It's a new journey for all of us right now. Humanitarian stories that help us reflect on the world we live in and how to constructively and creatively relate to each other are now more important than ever.
A Long Road to Tao reflects the urgent importance of engaging the present moment in all its beauty and pain. The film highlights the powerful impact that results from a change in perspective. This uniquely told dramatic story speaks to the hearts of a diverse audience, engaging legacy fears of homophobia, showcasing the unseen and seldom understood worlds of Native American spirituality, Taoism, and the mystical teachings of Water. We envision this film as a guide into peace and compassion during these chaotic and unpredictable times. Wisdom and meaning will prevail when all humans can express their individually unique gifts in a world we now accept as imperfect.

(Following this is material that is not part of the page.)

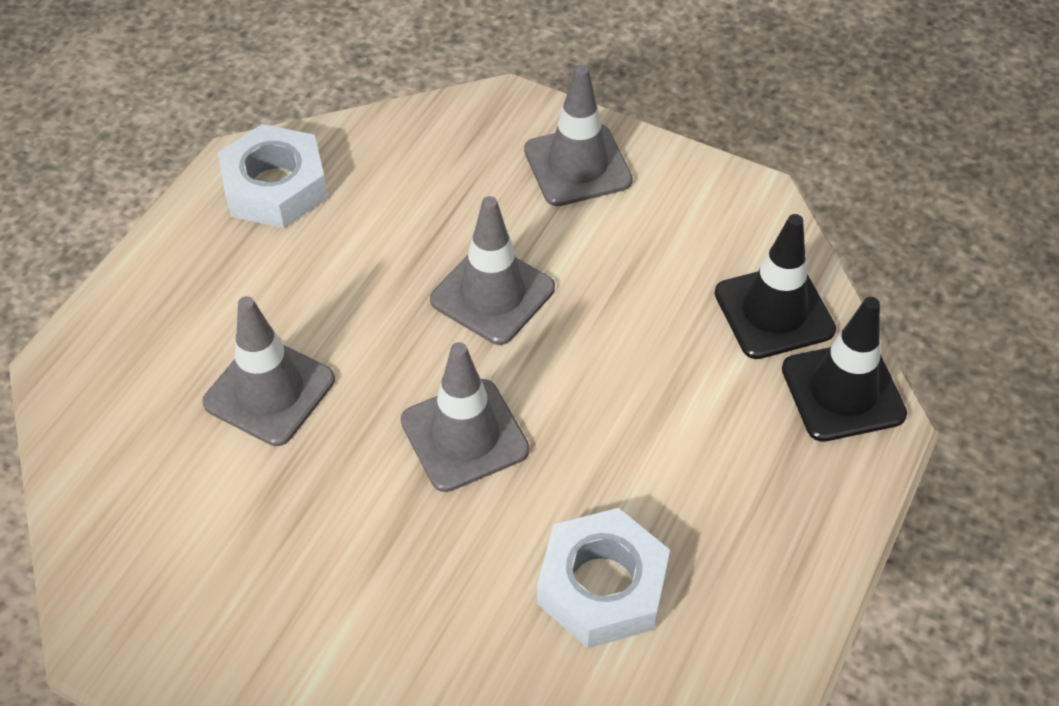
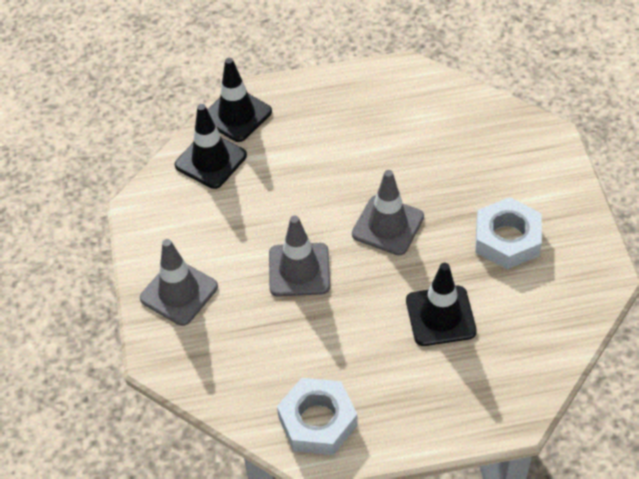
camera: 125 degrees left, 0 degrees up
grey traffic cone [202,296,335,446] -> black traffic cone [406,263,477,346]
white nut [537,508,670,648] -> white nut moved to [475,197,542,269]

The parallels between what is happening in this current pandemic and what happened in the late 1980s during the AIDs epidemic are undeniable. "We got the social distancing through discrimination, through stigma, through homophobia, through all those things; we got the real social distancing (NPR)" Four decades ago, no one could have imagined AIDs would kill more than 700,000 people in America and more than 32 million people worldwide.

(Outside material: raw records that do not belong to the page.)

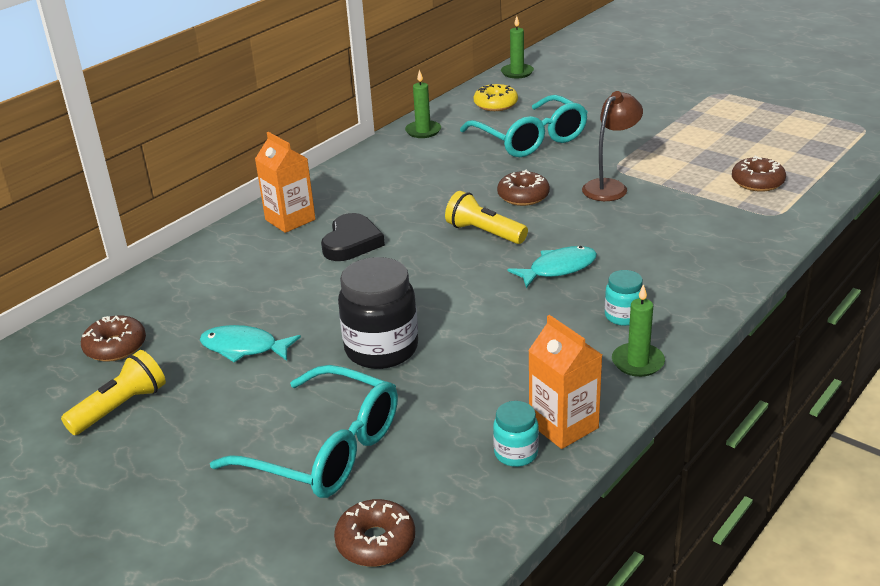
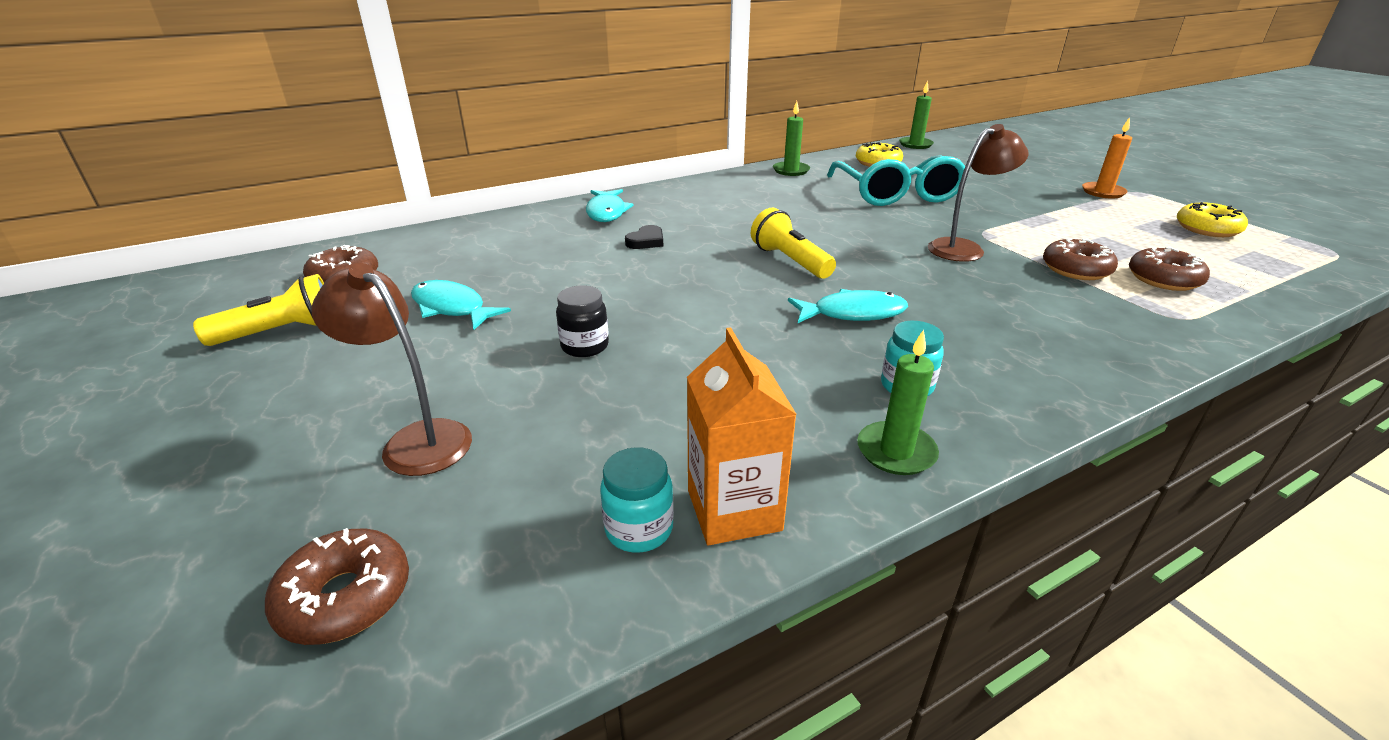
camera: 20 degrees right, 0 degrees up
turquoise glasses [210,365,398,498] -> brown lamp [312,263,472,476]
orange carton [255,132,316,233] -> turquoise fish [586,189,634,222]
black heart [321,213,385,261] -> black heart [625,225,663,249], size x0.57
black jar [338,257,418,369] -> black jar [556,285,609,357], size x0.52
brown donut [497,169,550,206] -> brown donut moved to [1043,238,1118,280]
none -> orange candle [1082,117,1132,199]
none -> yellow donut [1177,202,1248,237]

Our goal as artists is to engage our audience in a deeper understanding of ourselves as humans and our relationship with the world we live in. The experience we offer through this film is an expansion of empathy, for our fellow humans and our shared homeland Earth.

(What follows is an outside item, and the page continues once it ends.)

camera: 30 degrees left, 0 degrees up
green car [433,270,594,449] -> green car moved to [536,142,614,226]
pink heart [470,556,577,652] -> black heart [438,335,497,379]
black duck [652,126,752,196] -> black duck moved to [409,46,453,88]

Additionally, we want to convey the experience of harmony and connection with all-that-is through a surfer's meditative state arising from an intimate bond with the waves. Through the metaphor of surfing ocean waves, the audience experiences a spiritual journey, traveling the desert of New Mexico and the Big Sur Coast of California, deeply identifying with the pure camaraderie between friends, and crossing boundaries into places unknown.